◆ **What you should do**:
Retype every one of the lines below, keeping each character unchanged.

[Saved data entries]
_ _ _

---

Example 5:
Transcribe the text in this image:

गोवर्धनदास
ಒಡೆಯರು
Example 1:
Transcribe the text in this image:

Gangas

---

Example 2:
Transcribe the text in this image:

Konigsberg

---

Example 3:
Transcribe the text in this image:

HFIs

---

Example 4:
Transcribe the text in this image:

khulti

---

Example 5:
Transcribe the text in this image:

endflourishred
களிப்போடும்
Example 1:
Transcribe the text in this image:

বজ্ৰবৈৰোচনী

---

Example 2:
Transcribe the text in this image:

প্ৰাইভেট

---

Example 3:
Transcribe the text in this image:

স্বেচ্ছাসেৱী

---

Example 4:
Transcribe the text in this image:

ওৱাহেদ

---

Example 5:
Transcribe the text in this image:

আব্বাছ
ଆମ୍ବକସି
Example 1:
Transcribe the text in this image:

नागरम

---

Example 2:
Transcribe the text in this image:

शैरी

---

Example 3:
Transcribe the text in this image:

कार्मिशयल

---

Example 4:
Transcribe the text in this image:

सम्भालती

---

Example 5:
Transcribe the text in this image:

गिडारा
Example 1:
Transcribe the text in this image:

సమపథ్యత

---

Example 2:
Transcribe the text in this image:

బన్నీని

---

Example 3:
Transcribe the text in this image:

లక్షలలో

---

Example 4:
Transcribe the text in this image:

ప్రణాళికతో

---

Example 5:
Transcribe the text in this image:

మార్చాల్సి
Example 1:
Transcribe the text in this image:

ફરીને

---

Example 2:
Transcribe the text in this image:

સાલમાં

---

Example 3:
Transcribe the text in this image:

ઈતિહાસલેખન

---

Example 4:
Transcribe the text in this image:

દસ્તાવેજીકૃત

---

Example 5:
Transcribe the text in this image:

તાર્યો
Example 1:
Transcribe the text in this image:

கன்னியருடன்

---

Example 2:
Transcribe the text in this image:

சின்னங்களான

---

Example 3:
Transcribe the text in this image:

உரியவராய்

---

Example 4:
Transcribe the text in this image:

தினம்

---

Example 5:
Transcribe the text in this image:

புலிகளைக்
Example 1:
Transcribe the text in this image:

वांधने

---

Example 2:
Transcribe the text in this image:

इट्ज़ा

_ _ _

◆ **Full output**:
---

Example 5:
Transcribe the text in this image:

गोवर्धनदास
ಒಡೆಯರು
Example 1:
Transcribe the text in this image:

Gangas

---

Example 2:
Transcribe the text in this image:

Konigsberg

---

Example 3:
Transcribe the text in this image:

HFIs

---

Example 4:
Transcribe the text in this image:

khulti

---

Example 5:
Transcribe the text in this image:

endflourishred
களிப்போடும்
Example 1:
Transcribe the text in this image:

বজ্ৰবৈৰোচনী

---

Example 2:
Transcribe the text in this image:

প্ৰাইভেট

---

Example 3:
Transcribe the text in this image:

স্বেচ্ছাসেৱী

---

Example 4:
Transcribe the text in this image:

ওৱাহেদ

---

Example 5:
Transcribe the text in this image:

আব্বাছ
ଆମ୍ବକସି
Example 1:
Transcribe the text in this image:

नागरम

---

Example 2:
Transcribe the text in this image:

शैरी

---

Example 3:
Transcribe the text in this image:

कार्मिशयल

---

Example 4:
Transcribe the text in this image:

सम्भालती

---

Example 5:
Transcribe the text in this image:

गिडारा
Example 1:
Transcribe the text in this image:

సమపథ్యత

---

Example 2:
Transcribe the text in this image:

బన్నీని

---

Example 3:
Transcribe the text in this image:

లక్షలలో

---

Example 4:
Transcribe the text in this image:

ప్రణాళికతో

---

Example 5:
Transcribe the text in this image:

మార్చాల్సి
Example 1:
Transcribe the text in this image:

ફરીને

---

Example 2:
Transcribe the text in this image:

સાલમાં

---

Example 3:
Transcribe the text in this image:

ઈતિહાસલેખન

---

Example 4:
Transcribe the text in this image:

દસ્તાવેજીકૃત

---

Example 5:
Transcribe the text in this image:

તાર્યો
Example 1:
Transcribe the text in this image:

கன்னியருடன்

---

Example 2:
Transcribe the text in this image:

சின்னங்களான

---

Example 3:
Transcribe the text in this image:

உரியவராய்

---

Example 4:
Transcribe the text in this image:

தினம்

---

Example 5:
Transcribe the text in this image:

புலிகளைக்
Example 1:
Transcribe the text in this image:

वांधने

---

Example 2:
Transcribe the text in this image:

इट्ज़ा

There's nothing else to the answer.